The KV store contains the authoritative, most up-to-date state for each item. In order to perform better, query and MapReduce services provide eventually consistent indexes that, by default, use a version of the data that is potentially slightly out-of-date. However, they can instead elect to wait briefly to make sure they have had a chance to update before responding to a query. By contrast, querying the KV store directly will always access the latest version of data.

While N1QL provides a richer query interface, applications will use the KV store when speed, consistency, and simplified access patterns are preferred over flexible query options.

All KV operations are atomic, which means that Read and Update are individual operations. In order to avoid conflicts that might arise with multiple concurrent updates to the same document, applications may make use of Compare-And-Swap (CAS), which is a per-document checksum that Couchbase modifies each time a document is changed.

MapReduce Views

Developers can write custom JavaScript MapReduce programs to specify complex indexing and aggregation of items stored in Couchbase. MapReduce is a programming model for distributed data processing on highly parallelizable data: the map function reads all documents across the cluster, filters them to select the relevant information, and then emits the results; the reduce function sorts and aggregates the results. MapReduce is most useful for highly customized data processing on large input sets.

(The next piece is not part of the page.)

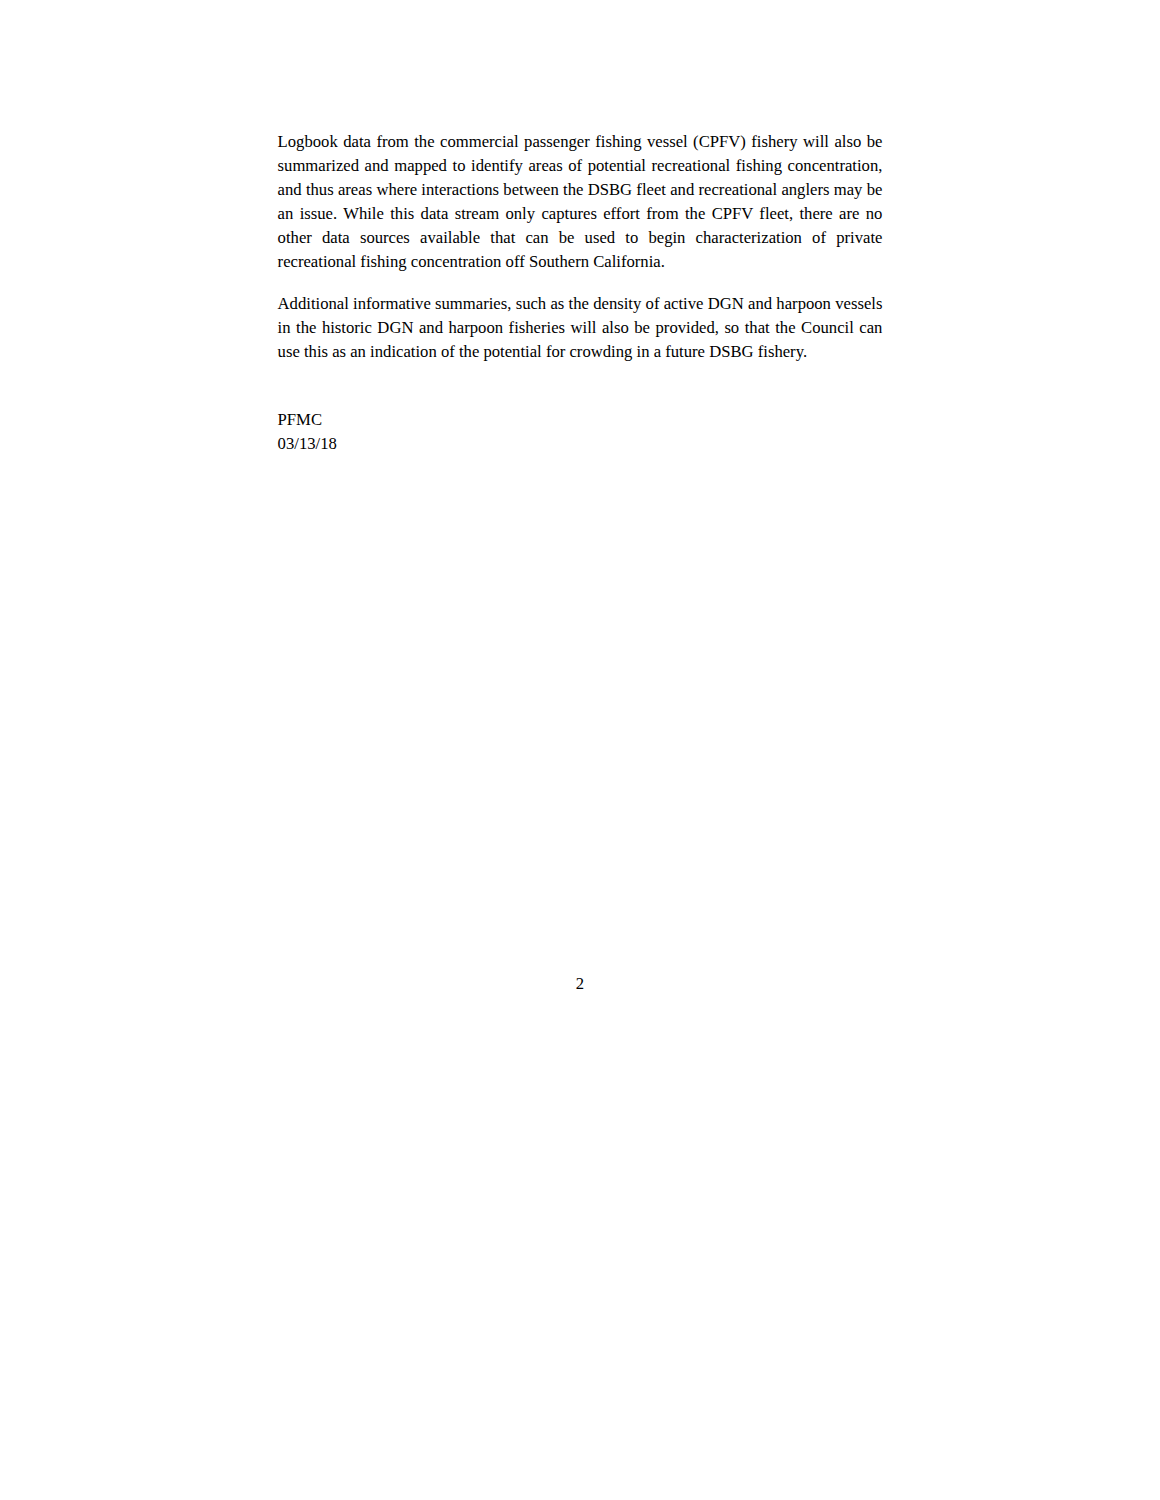Logbook data from the commercial passenger fishing vessel (CPFV) fishery will also be summarized and mapped to identify areas of potential recreational fishing concentration, and thus areas where interactions between the DSBG fleet and recreational anglers may be an issue. While this data stream only captures effort from the CPFV fleet, there are no other data sources available that can be used to begin characterization of private recreational fishing concentration off Southern California.
Additional informative summaries, such as the density of active DGN and harpoon vessels in the historic DGN and harpoon fisheries will also be provided, so that the Council can use this as an indication of the potential for crowding in a future DSBG fishery.
PFMC
03/13/18
2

MapReduce data processing is incremental, so the output continues to update as the underlying data undergoes mutations.

Programmers can also write Spatial MapReduce programs that operate on geometric data in the form of GeoJSON, n-dimensional numeric data (hyper-cubes), or a combination of the two. This can be used to handle queries about geometries, for example, to return a list of all items within a particular bounding box.

MapReduce programs output either MapReduce Views or Spatial Views, which are described further in Indexing.

Couchbase Server performs search queries using Couchbase FTS (Developer Preview), an integrated full text search engine. With Couchbase full text search, you, as a developer, can easily add full-text search capabilities to your application without deploying additional components, which reduces operational complexity. Alternatively, if you are using external search engines such as Elasticsearch or Lucidworks, you can leverage the available connectors to continuously replicate data from the Couchbase Server cluster to the search engines.